• _Transcribed page contents_:
——
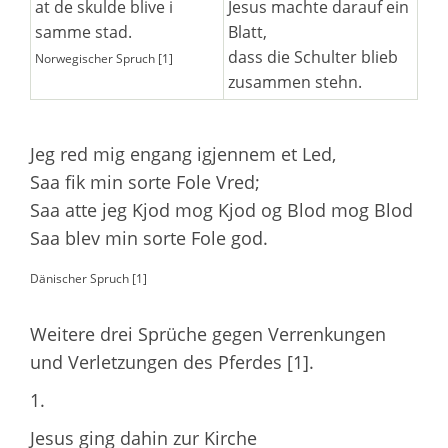
at de skulde blive i
Jesus machte darauf ein
samme stad.
Blatt,
dass die Schulter blieb
Norwegischer Spruch [1]
zusammen stehn.
Jeg red mig engang igjennem et Led,
Saa fik min sorte Fole Vred;
Saa atte jeg Kjod mog Kjod og Blod mog Blod
Saa blev min sorte Fole god.
Dänischer Spruch [1]
Weitere drei Sprüche gegen Verrenkungen
und Verletzungen des Pferdes [1].
1.
Jesus ging dahin zur Kirche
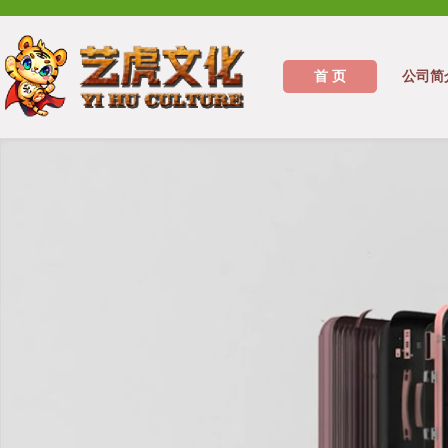
首 页
公司简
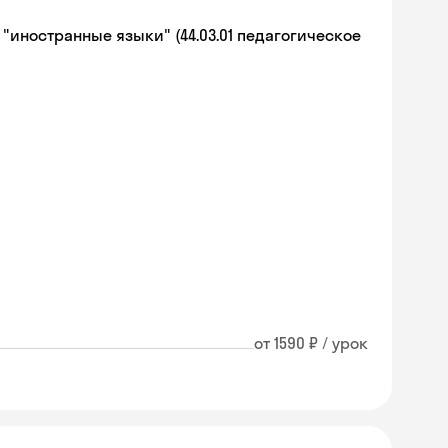
иностранные языки" (44.03.01 педагогическое
от 1590 ₽ / урок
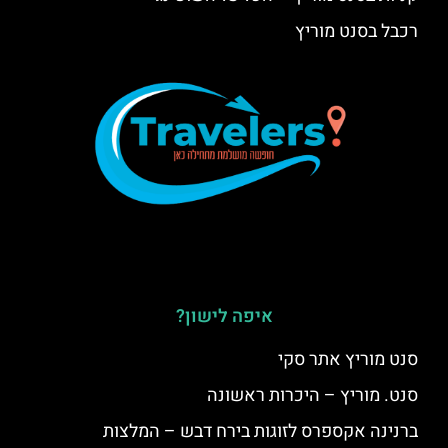
רכבל בסנט מוריץ
איפה לישון?
סנט מוריץ אתר סקי
סנט. מוריץ – היכרות ראשונה
ברנינה אקספרס לזוגות בירח דבש – המלצות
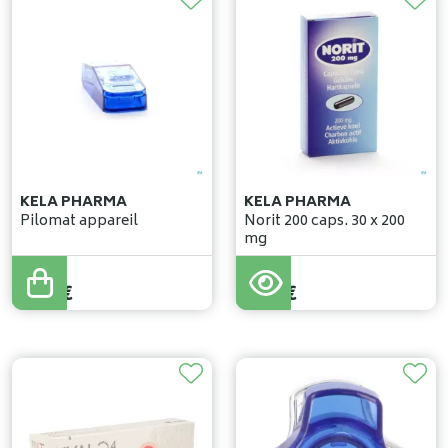
KELA PHARMA
KELA PHARMA
Pilomat appareil
Norit 200 caps. 30 x 200
mg
8
,
46
€
8
,
63
€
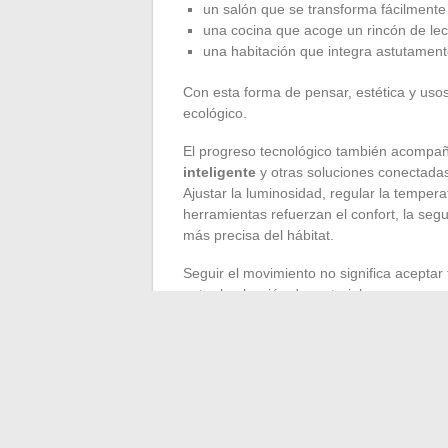
un salón que se transforma fácilmente
una cocina que acoge un rincón de lectu
una habitación que integra astutamen
Con esta forma de pensar, estética y uso
ecológico.
El progreso tecnológico también acompañ
inteligente
y otras soluciones conectada
Ajustar la luminosidad, regular la tempera
herramientas refuerzan el confort, la seg
más precisa del hábitat.
Seguir el movimiento no significa aceptar t
entre la elección de materiales, usos y a
responsables
y seleccione objetos que c
por el medio ambiente. Es este diálogo sut
interior a la vez perdurable, vivo y en sin
La decoración cambia, pero el deseo de s
promete interiores tan audaces como ínti
reinventa, pieza por pieza.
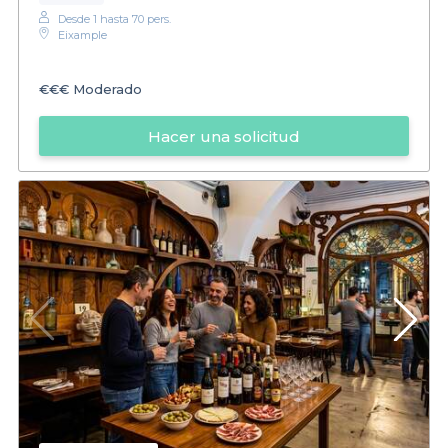
Desde 1 hasta 70 pers.
Eixample
€€€
Moderado
Hacer una solicitud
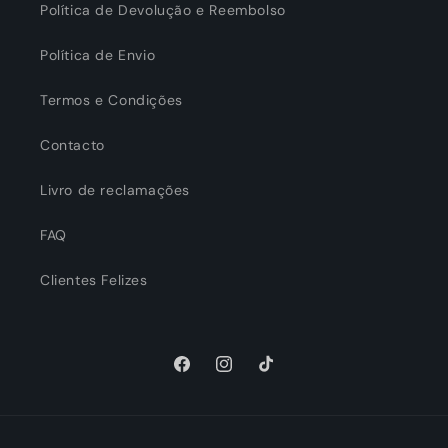
Política de Devolução e Reembolso
Política de Envio
Termos e Condições
Contacto
Livro de reclamações
FAQ
Clientes Felizes
Facebook
Instagram
TikTok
——
• _JOB_: Give the number of lines in the records that contain the string "Jesus", with no other output.

• _TASK RESULT_: 2